Puis, un plan de traitement est proposé en fonction de la pathologie à l’origine de la dysarthrie, des mécanismes perturbés, et des caractéristiques inhérentes à la personne, tels que la motivation ou les ressources disponibles dans l’entourage. Le traitement se compose de deux axes : la rééducation et/ou la compensation. Des exercices spécifiquement sélectionnés sont proposés dans une visée de rééducation : favoriser une bonne respiration, améliorer l’articulation par des exercices d’agilité verbale, de lecture de textes. Malheureusement, il arrive que la récupération ne soit pas possible ou incomplète. On cherche alors à compenser les difficultés en fournissant des stratégies au patient, telles que le ralentissement du débit ou l’accentuation de l’intonation. Dans les formes plus sévères, des outils de communication augmentée ou de communication alternative sont proposés. La prise en charge logopédique s’étend également aux proches du patient, par un accompagnement au quotidien (écoute, explication des troubles, conseils, …).

  1. Avez-vous des astuces pour aider le patient à mieux communiquer ?

Quelques stratégies peuvent facilement être mises en place pour améliorer la qualité de communication des personnes présentant des troubles de la parole :

  • Contextualiser le sujet (introduire le sujet par une phrase, écrire un mot-clé, désigner un objet/lieu par un geste, …) ;
  • Parler lentement pour laisser à votre interlocuteur le temps de vous comprendre et syllaber lorsque cela n’est pas suffisant ;
  • Raccourcir vos phrases en ne conservant que les éléments essentiels à la compréhension du message ;
  • Modifier votre phrase en changeant le vocabulaire utilisé lorsque l’incompréhension persiste ;
  • Demander à votre interlocuteur une confirmation qu’il vous a bien compris ;
  • Faire des pauses lorsque vous vous sentez fatigué, car le discours est souvent moins intelligible dans ces moments-là ;
  • Utiliser le langage écrit comme soutien (écrire sur un téléphone ou petit carnet).
  1. Quels conseils pourriez-vous donner aux familles de ces patients ?

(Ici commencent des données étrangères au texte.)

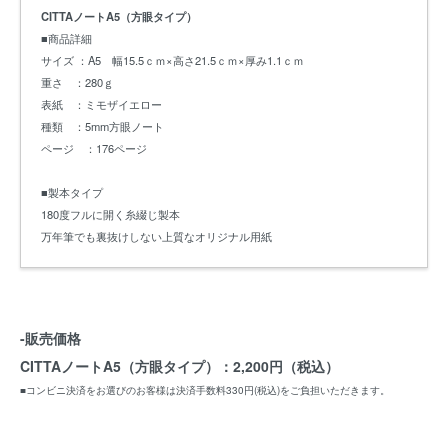
CITTAノートA5（方眼タイプ）
■商品詳細
サイズ ：A5 幅15.5ｃｍ×高さ21.5ｃｍ×厚み1.1ｃｍ
重さ ：280ｇ
表紙 ：ミモザイエロー
種類 ：5mm方眼ノート
ページ ：176ページ
■製本タイプ
180度フルに開く糸綴じ製本
万年筆でも裏抜けしない上質なオリジナル用紙
-販売価格
CITTAノートA5（方眼タイプ）：2,200円（税込）
■コンビニ決済をお選びのお客様は決済手数料330円(税込)をご負担いただきます。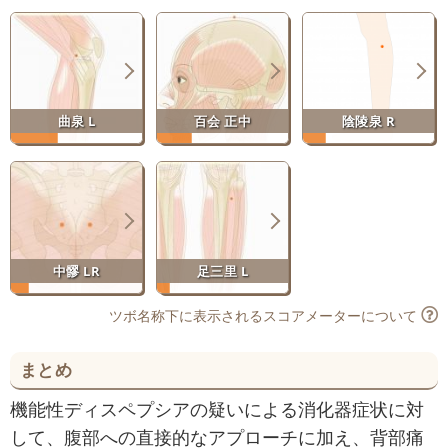
曲泉 L
百会 正中
陰陵泉 R
中髎 LR
足三里 L
ツボ名称下に表示されるスコアメーターについて
まとめ
機能性ディスペプシアの疑いによる消化器症状に対
して、腹部への直接的なアプローチに加え、背部痛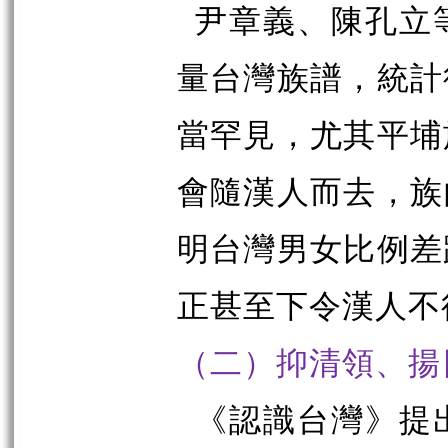
尹章義、陳孔立
量台灣族譜，統計
當罕見，尤其平埔
會隨漢人而去，族
明台灣男女比例差
正甚至下令漢人不
（二）抑清領、揚
《認識台灣》提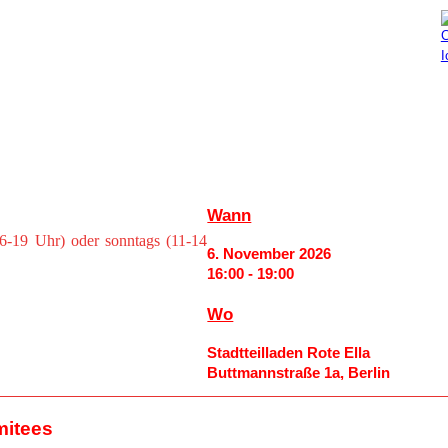
Aktuelles
Mitmachen
Wann
6-19 Uhr) oder sonntags (11-14
6. November 2026
16:00 - 19:00
Wo
Stadtteilladen Rote Ella
Buttmannstraße 1a, Berlin
mitees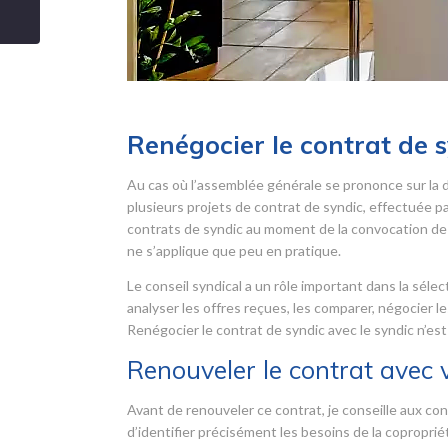
Renégocier le contrat de 
Au cas où l’assemblée générale se prononce sur la 
plusieurs projets de contrat de syndic, effectuée par 
contrats de syndic au moment de la convocation de 
ne s’applique que peu en pratique.
Le conseil syndical a un rôle important dans la sélec
analyser les offres reçues, les comparer, négocier le
Renégocier le contrat de syndic avec le syndic n’est
Renouveler le contrat avec 
Avant de renouveler ce contrat, je conseille aux cons
d’identifier précisément les besoins de la copropri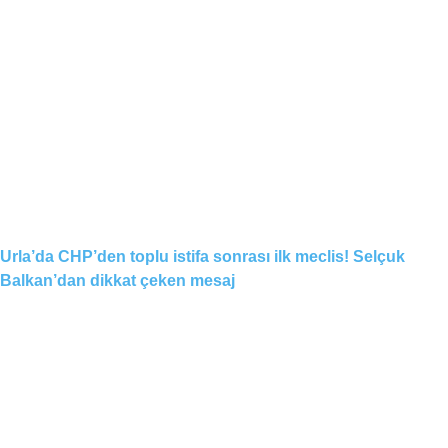
Urla’da CHP’den toplu istifa sonrası ilk meclis! Selçuk
Balkan’dan dikkat çeken mesaj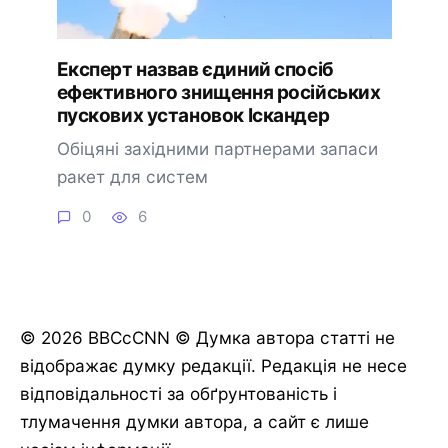
Експерт назвав єдиний спосіб
ефективного знищення російських
пускових установок Іскандер
Обіцяні західними партнерами запаси
ракет для систем
0
6
© 2026 BBCcCNN © Думка автора статті не
відображає думку редакції. Редакція не несе
відповідальності за обґрунтованість і
тлумачення думки автора, а сайт є лише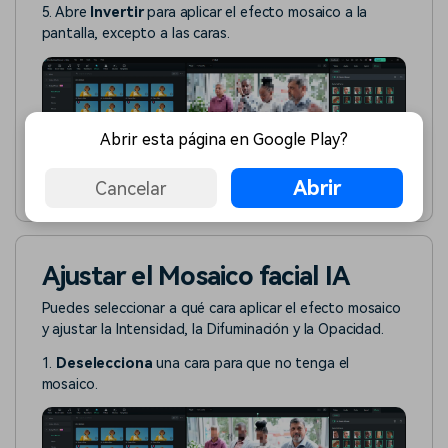
5. Abre
Invertir
para aplicar el efecto mosaico a la
pantalla, excepto a las caras.
Abrir esta página en Google Play?
Abrir
Cancelar
Ajustar el Mosaico facial IA
Puedes seleccionar a qué cara aplicar el efecto mosaico
y ajustar la Intensidad, la Difuminación y la Opacidad.
1.
Deselecciona
una cara para que no tenga el
mosaico.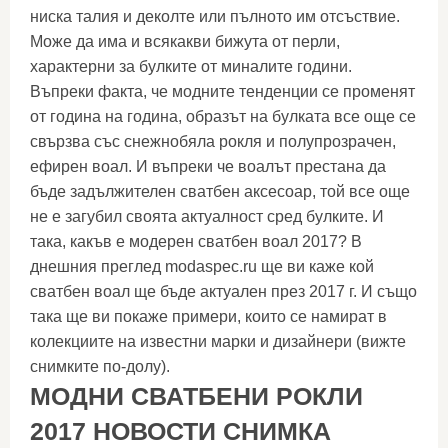
ниска талия и деколте или пълното им отсъствие.
Може да има и всякакви бижута от перли,
характерни за булките от миналите години.
Въпреки факта, че модните тенденции се променят
от година на година, образът на булката все още се
свързва със снежнобяла рокля и полупрозрачен,
ефирен воал. И въпреки че воалът престана да
бъде задължителен сватбен аксесоар, той все още
не е загубил своята актуалност сред булките. И
така, какъв е модерен сватбен воал 2017? В
днешния преглед modaspec.ru ще ви каже кой
сватбен воал ще бъде актуален през 2017 г. И също
така ще ви покаже примери, които се намират в
колекциите на известни марки и дизайнери (вижте
снимките по-долу).
МОДНИ СВАТБЕНИ РОКЛИ
2017 НОВОСТИ СНИМКА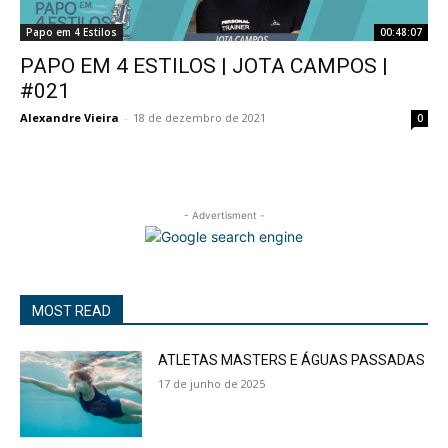
Papo em 4 Estilos
00:48:07
PAPO EM 4 ESTILOS | JOTA CAMPOS |
#021
Alexandre Vieira
-
18 de dezembro de 2021
0
- Advertisment -
MOST READ
ATLETAS MASTERS E ÁGUAS PASSADAS
17 de junho de 2025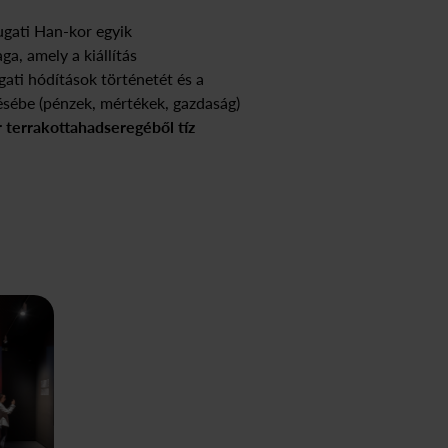
ugati Han-kor egyik
ga, amely a kiállítás
gati hódítások történetét és a
sébe (pénzek, mértékek, gazdaság)
r terrakottahadseregéből tíz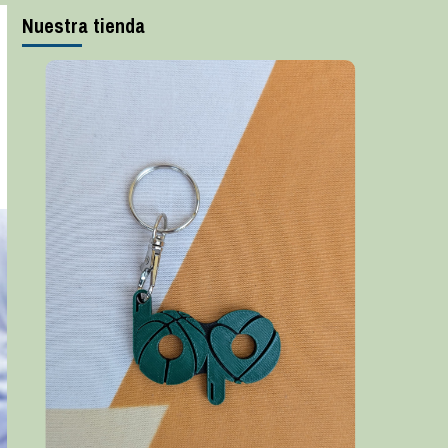
Nuestra tienda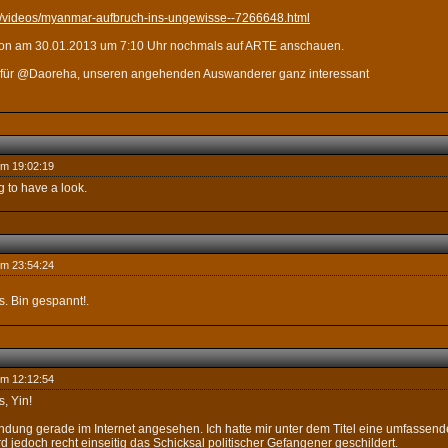
/de/videos/myanmar-aufbruch-ins-ungewisse--7266648.html
ion am 30.01.2013 um 7:10 Uhr nochmals auf ARTE anschauen.
al für @Daoreha, unseren angehenden Auswanderer ganz interessant
um 19:02:19
g to have a look.
um 23:54:24
. Bin gespannt!.
um 12:12:54
, Yin!
ndung gerade im Internet angesehen. Ich hatte mir unter dem Titel eine umfassen
ird jedoch recht einseitig das Schicksal politischer Gefangener geschildert.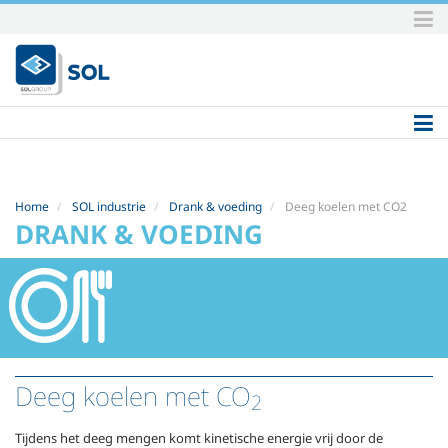
Skip
to
content.
|
Skip
to
navigation
Home
SOL industrie
Drank & voeding
Deeg koelen met CO2
DRANK & VOEDING
Deeg koelen met CO
2
Tijdens het deeg mengen komt kinetische energie vrij door de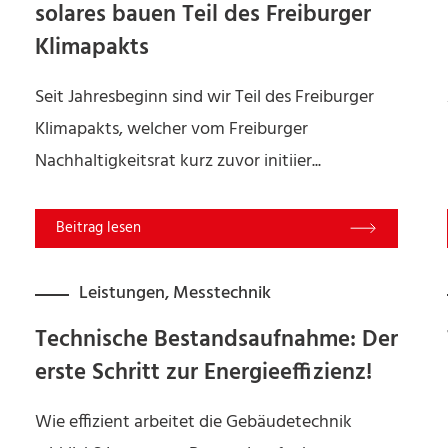
solares bauen Teil des Freiburger
Klimapakts
Seit Jahresbeginn sind wir Teil des Freiburger
Klimapakts, welcher vom Freiburger
Nachhaltigkeitsrat kurz zuvor initiier...
Read More
Leistungen
,
Messtechnik
Technische Bestandsaufnahme: Der
erste Schritt zur Energieeffizienz!
Wie effizient arbeitet die Gebäudetechnik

Il n’est jamais aisé de savoir comment agir pour aider au mieux un proche en difficulté. Pour faciliter la communication, veillez à :  

  • Parler normalement, sans hausser la voix ou ralentir le débit. Présenter une dysarthrie ne signifie pas forcément être sourd ou souffrir de troubles de la compréhension ;
  • Offrir à votre proche l’espace et le temps nécessaires pour s’exprimer et l’impliquer dans les conversations de manière naturelle ;
  • Ne pas terminer ses phrases à sa place et ne pas corriger ses erreurs. Communiquer doit rester un plaisir et conserver un but d’échange et de partage avant tout ;
  • Vous placer bien en face de votre interlocuteur afin de réduire la distance entre vous et par conséquent, les risques d’incompréhension ;
  • Limitez les interférences dues à l’environnement (bruits, distractions, …) ;
  • Observer le visage de votre proche lorsqu’il parle. Les informations non verbales telles que la lecture labiale sont très importantes dans la communication ;
  • Signaler rapidement et calmement lorsqu’une incompréhension survient ;
  • Ne pas montrer qu’on a saisi la teneur des propos si ce n’est pas le cas ;
  • Reformuler les propos en guise de confirmation lorsque cela est nécessaire ;
  • En cas de panne conversationnelle, poser des questions fermées (réponses par oui/non) afin de cerner le sujet traité. Encourager également votre proche à écrire quelques mots ou à dessiner pour vous aider à le comprendre.